Bourdieu (1990), in his analysis of the logic of practical knowledge, develops further discussion
about systems of classification. He points out that classification signifies reconstructing the socially
22
constituted system of inseparably cognitive and evaluative structures that organize perception of
the world and action in the world in accordance with the objective structures of a given state of
the social world. In short, Bourdieu (1990) sees classification as a cognitive instrument fulfilling
the functions that are not purely cognitive. One illustrative example of this approach would be to
study the way local people identify their particular ecological system of ‘river rapids’, using various
distinctive terms such as kang, don, khum, and wern to signify the culturally situatedness of
knowledge in physical space of natures. Moreover, local classifications of the river system, deriving
from both ideological and practical engagements, are usually expressed in accordance with their
traditional cosmology, mythology, sacred entities, and folkways as well as their contemporary
issues of resource rights and tenure. This is a stark contrast to the perception and policy
implementation of the Mekong subregional economic development agencies that see river rapids
merely as submerged rocks endanger to river navigation or an obstacle for hydropower dam’s
water discharge, and hence deserved to be blasted away. This ethnoecological knowledge on
cartography would insert a more detailed, based on a smaller scale of ecosystem, into a river basin
framework of classification. This may lead to a better understanding of impacts of subregional
river development to the local livelihood.

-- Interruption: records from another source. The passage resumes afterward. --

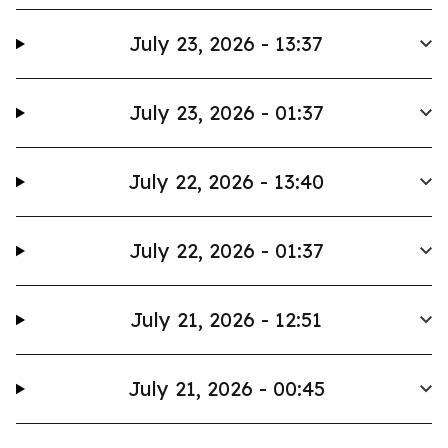
July 23, 2026 - 13:37
July 23, 2026 - 01:37
July 22, 2026 - 13:40
July 22, 2026 - 01:37
July 21, 2026 - 12:51
July 21, 2026 - 00:45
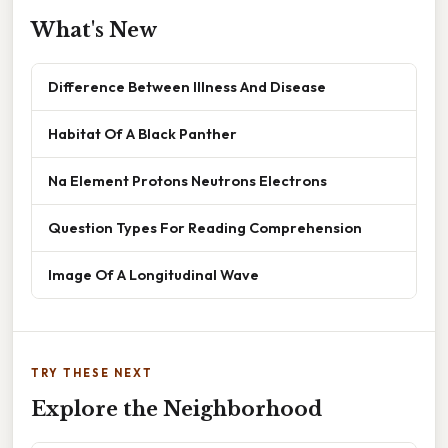
What's New
Difference Between Illness And Disease
Habitat Of A Black Panther
Na Element Protons Neutrons Electrons
Question Types For Reading Comprehension
Image Of A Longitudinal Wave
TRY THESE NEXT
Explore the Neighborhood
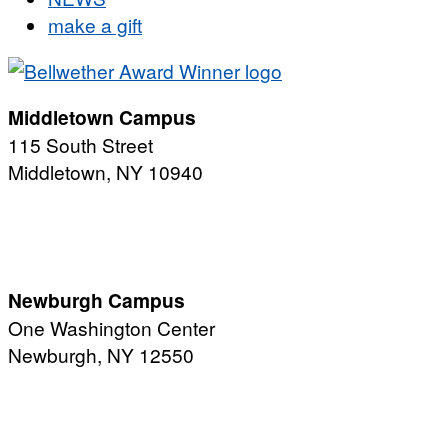
make a gift
Middletown Campus
115 South Street
Middletown, NY 10940
PUBLIC HOURS:
Monday-Friday
7:00 a.m. - 11:00 p.m.
Newburgh Campus
One Washington Center
Newburgh, NY 12550
PUBLIC HOURS:
Monday-Friday
7:00 a.m. - 9:00 p.m.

River Transects. In contrast to the watershed classification of water which looks at the river from
the top view, hydrological classification of water surface is a way in which river is charted and
classifies from the vertical or cross-section view. River transect trips will be organized, or may be
researchers just accompany, the local riparian people and the hydrologist on different occasions
but focusing on the same geographical area. The river transect can be used as a basic evaluation of
how knowledge of the same geography can be understood through different experiences of
different people. The findings is hoped to show the analogy and well as diversity - the knowledge
interface (Mahiri 1998) - of ecological knowledge of water.
Figure 7: Scientific Surface Water Classification (Musy, 2001)
23
Local hydrological modeling. Hydrological engineers use mathematical equations to ‘model’ real
world behavior of river as they can predict what will happen to a system if the factors mentioned
above are changed (MRC 2005a). MRC has designed their own ‘modeling package’ called Decision
Support Framework (DSF) along with other hydrological models to make it possible to investigate
the environment and socio-economic impacts of changes in the quantity and the quality of the
river system brought about by changing circumstances with the river basin (MRC 2005a). In
contrast to that mathematic, computer-based approach, ethnohydrological research seeks to come
up with the local way and how riparian people examine and estimate the overall relationships of
above aspects together as expressed as their mode of thought. The question like how the local
people forecast weather and river changes based on their experience will be tackled. This is further
linked with how decisions have been made in river management and conservation locally.